As I wrote at the outset of this article, I vastly prefer Labor’s version of the NBN, and most Australians feel the same way. On every front, it’s a better policy, and it’s the one I backed and would have liked to see enacted. I still think it will be enacted, in the long-term. Fibre to every premise in Australia is kind of inevitable at this point, on a time scale of several decades.
But let’s not demonise Australia’s new Communications Minister for doing precisely what he said he would do, upon taking office. In his first few days, Malcolm Turnbull has been eminently predictable and, dare I say, it, sensible. Refreshing NBN Co’s board, kicking off talks with Telstra, blessing fibre to the node trials, and so on: These are all things we knew would happen. The fact that they are happening is, viewed in a certain light, reassuring. At least the Earl of Wentworth isn’t going off into left field right from the get-go.
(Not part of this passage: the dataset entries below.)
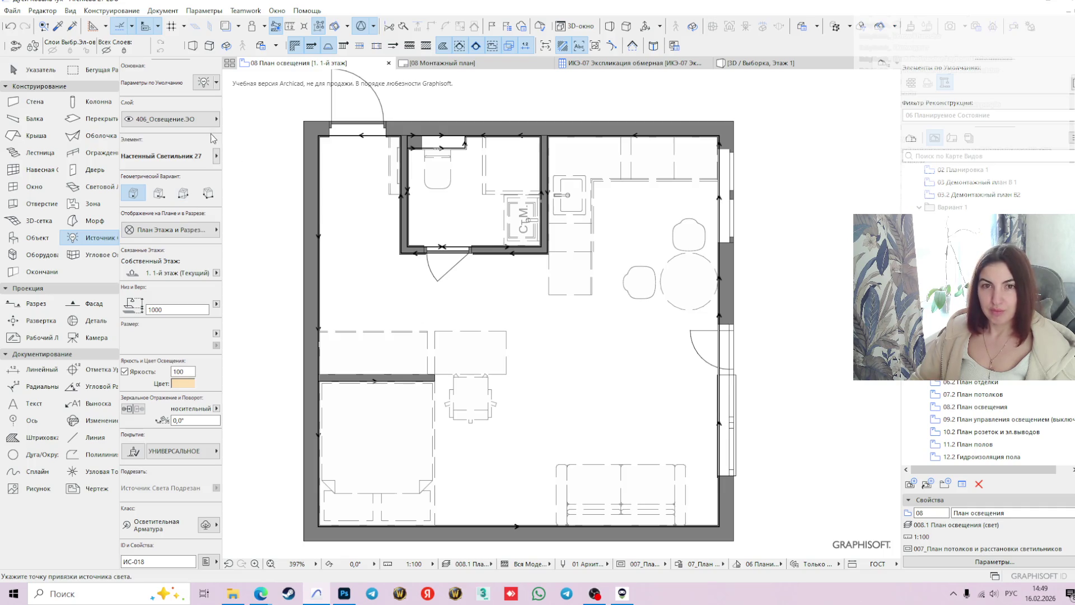
- Place a trial light at 2400 height in the bathroom, then delete it
double_click(167, 310)
type("2400")
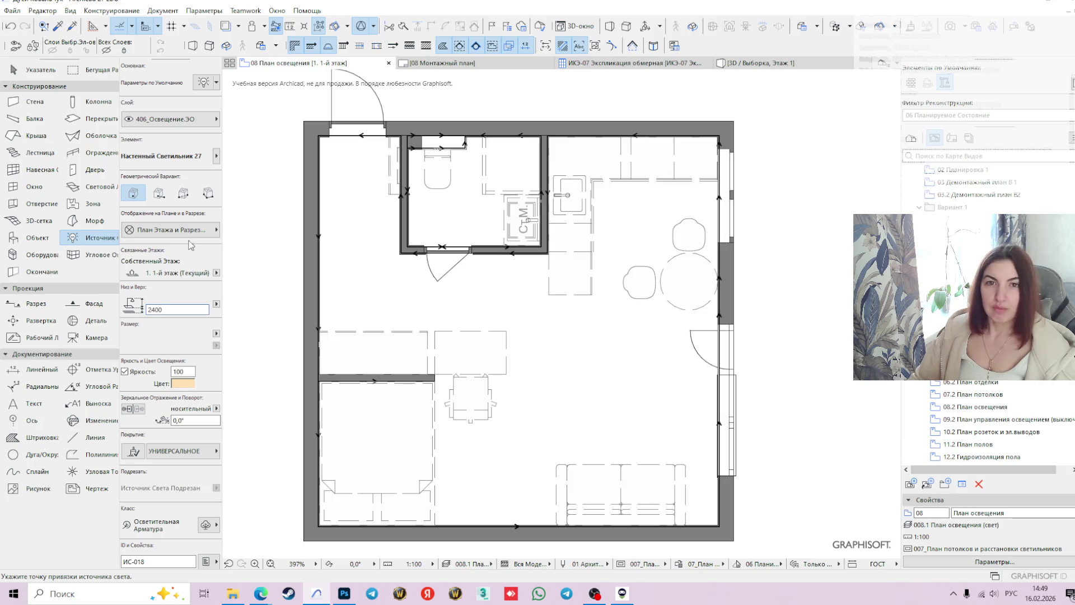
left_click(438, 175)
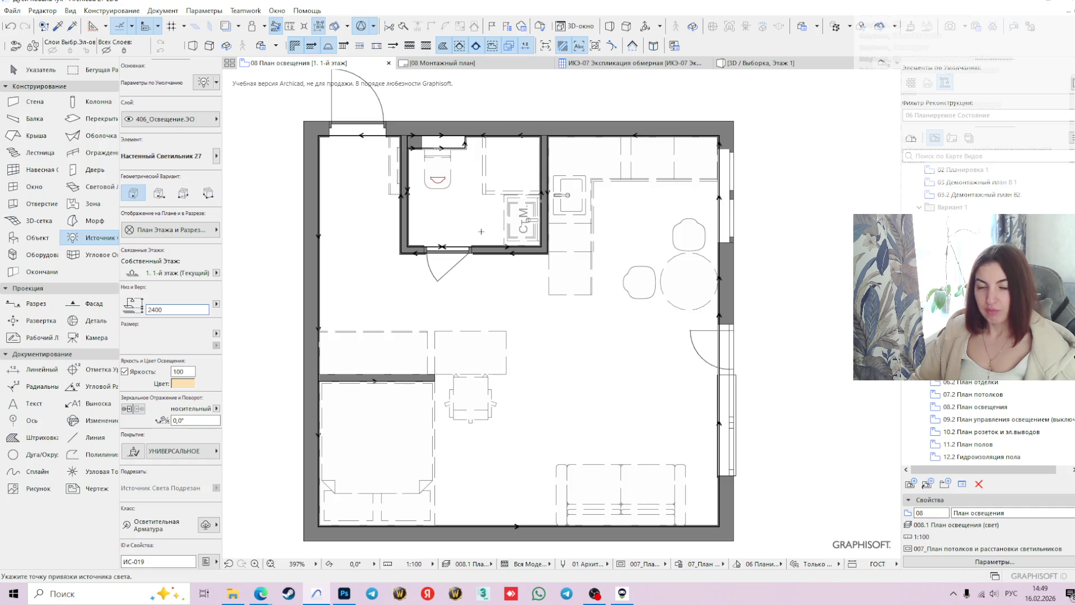
key("Escape")
left_click(437, 180)
key("Delete")
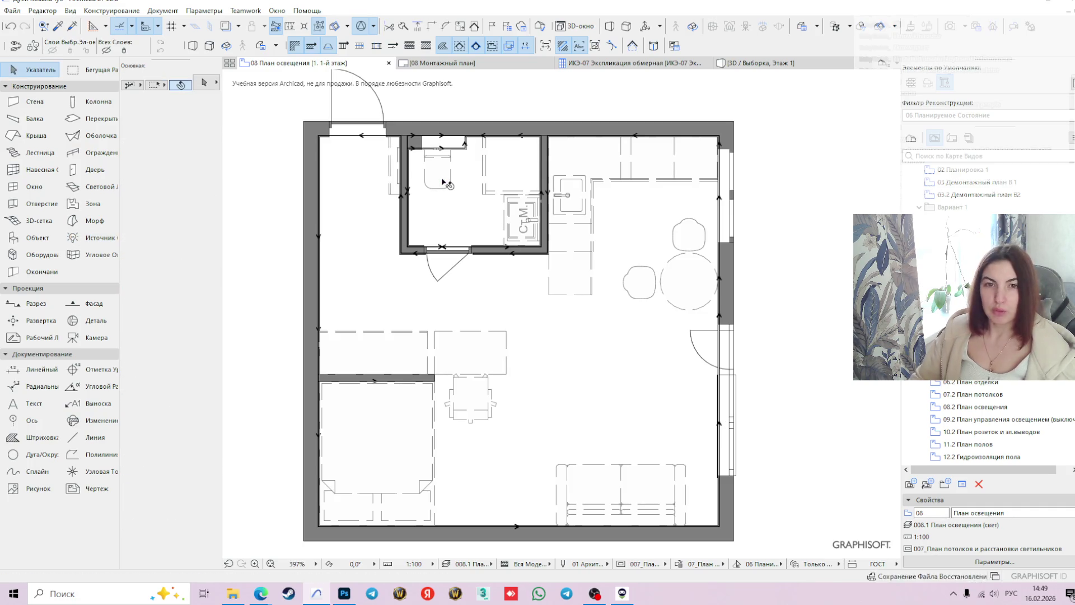
- Set the default light to Встраиваемый Точечный Светильник 27 with base height 2400
left_click(90, 237)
You may disagree with Turnbull’s FTTN-based NBN policy. God knows I do — it’s a godawful, mess of a bastard child of Labor’s pure NBN vision, mixed with poisoned politics. But one other thing we may say for certain. There would only be one thing worse than the Coalition competently delivering a FTTN-based NBN policy instead of Labor’s FTTP-based model. That would be an incompetent Coalition not delivering anything at all.